2. EMuS Muon Beam Facility

2.1. General Design

The present planning is to build two muon facilities at CSNS, and the first one is a stand-alone facility or EMuS that will be built in the near future, whilst the second one will be related to the second target station (TS2) that hosts a spallation target and a muon target in tandem, but is planned on a longer term. EMuS is located in the so-called high-energy proton experimental area (HEPEA), where it hosts both muon beam applications and weak intensity proton applications, see Figure 2. For muon beam applications, the proton beam is split from the beam transport line (RTBT) directing to the spallation neutron target (TS1) and guided to the RTBT2 and HEPEA by a group of kickers that deflects one of the two bunches for every ten proton pulses. The CSNS accelerator facility provides a proton beam of 1.6 GeV in kinetic energy, and 100 kW in beam power with a repetition rate of 25 Hz at Phase-I, which is upgradable to 500 kW at Phase-II. The time structure of a proton pulse is that each bunch has a length of about 50 ns FWHM, and they are separated by 410 ns. In this way, the proton beam that drives the muon target has a nominal beam power of 5 kW, pulse length of 50 ns, and repetition rate of 2.5 Hz.

The scientific goals at EMuS include μSR applications using both surface and decay muons, particle and nuclear physics using both muon beam and neutrino beam, muon imaging using high-momentum muons, etc. This dictates that EMuS will work at different modes to provide different muon beams: a surface muon beam, a medium-momentum decay muon beam, and a high-momentum pion/muon beam. A slow or ultra-slow muon beam, via a muon moderator, will be added in the future by modifying the beam distribution system. To obtain as high as possible a muon intensity, EMuS adopts a target station design with a long graphite target coupled with a high-field capture superconducting solenoid. The optimization of the target station design favors a relatively lower magnetic field of about 1 T for surface muons, and higher field of 5 T for decay and high-momentum muons. Another major design feature is to extract muons or pions in the forward direction, which means that one has to separate the extracted muons or pions from the spent protons. All these will make the target station design much more complicated than in other designs.

_ _ _

Exercise instructions:
1) From the text on the EMuS muon facility, list the muon beams that EMuS is to provide by working at different modes.
2) Decide whether each statement agrees with the text on the EMuS muon facility. Answer yes or no for each and quote the deciding words.
(a) For muon beam applications, the kickers deflect one of the two bunches for every ten proton pulses.
(b) The target station design favors a magnetic field of about 5 T for surface muons.
(c) The accelerator provides 100 kW of beam power at Phase-II.
The items have no connection to the text on the EMuS muon facility.

Entries drawn from a collection:
_ _ _

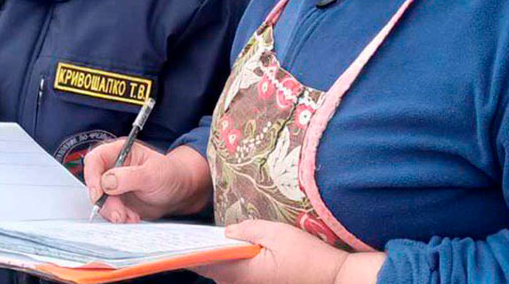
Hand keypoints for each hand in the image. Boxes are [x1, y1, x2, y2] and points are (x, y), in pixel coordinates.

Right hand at [83, 142, 210, 221]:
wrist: (179, 192)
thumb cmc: (170, 175)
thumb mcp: (152, 174)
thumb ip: (129, 176)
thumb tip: (106, 181)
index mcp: (120, 151)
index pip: (95, 159)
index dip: (92, 176)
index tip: (98, 194)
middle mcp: (113, 167)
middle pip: (95, 183)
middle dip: (105, 202)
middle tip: (118, 213)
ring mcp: (114, 184)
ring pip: (101, 200)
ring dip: (113, 212)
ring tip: (131, 217)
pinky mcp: (117, 200)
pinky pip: (109, 210)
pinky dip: (119, 217)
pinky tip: (133, 217)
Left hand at [192, 220, 386, 283]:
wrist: (332, 276)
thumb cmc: (307, 255)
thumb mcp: (277, 233)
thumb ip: (248, 229)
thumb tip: (226, 231)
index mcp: (243, 271)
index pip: (207, 262)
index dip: (190, 251)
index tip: (176, 240)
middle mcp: (243, 282)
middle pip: (212, 268)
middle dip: (199, 252)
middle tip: (187, 234)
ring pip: (223, 272)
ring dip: (213, 257)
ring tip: (202, 238)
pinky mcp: (260, 283)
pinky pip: (235, 273)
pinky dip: (227, 261)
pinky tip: (226, 247)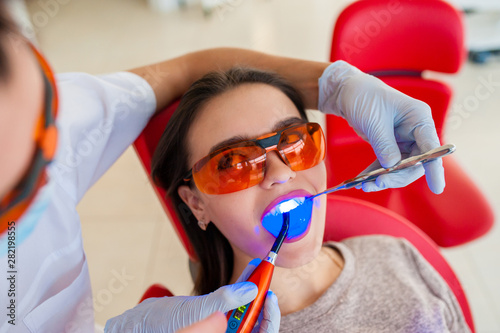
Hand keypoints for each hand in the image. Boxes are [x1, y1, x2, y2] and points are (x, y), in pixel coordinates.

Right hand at [104, 259, 279, 332]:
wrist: (136, 324)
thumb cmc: (156, 326)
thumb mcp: (191, 311)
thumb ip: (222, 300)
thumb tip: (250, 289)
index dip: (268, 319)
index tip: (269, 296)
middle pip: (254, 323)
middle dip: (262, 299)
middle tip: (265, 275)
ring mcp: (222, 330)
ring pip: (246, 312)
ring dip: (254, 290)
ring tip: (259, 268)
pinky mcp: (215, 319)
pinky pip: (234, 305)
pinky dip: (241, 288)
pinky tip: (248, 273)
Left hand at [318, 61, 444, 193]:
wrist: (348, 92)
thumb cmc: (364, 98)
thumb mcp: (374, 122)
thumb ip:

_ _ _

Per-task answers:
1)
- A surface muon beam
- A medium-momentum decay muon beam
- A high-momentum pion/muon beam

2)
(a) Yes: "by a group of kickers that deflects one of the two bunches for every ten proton pulses"
(b) No: "favors a relatively lower magnetic field of about 1 T for surface muons"
(c) No: "100 kW in beam power with a repetition rate of 25 Hz at Phase-I, which is upgradable to 500 kW at Phase-II"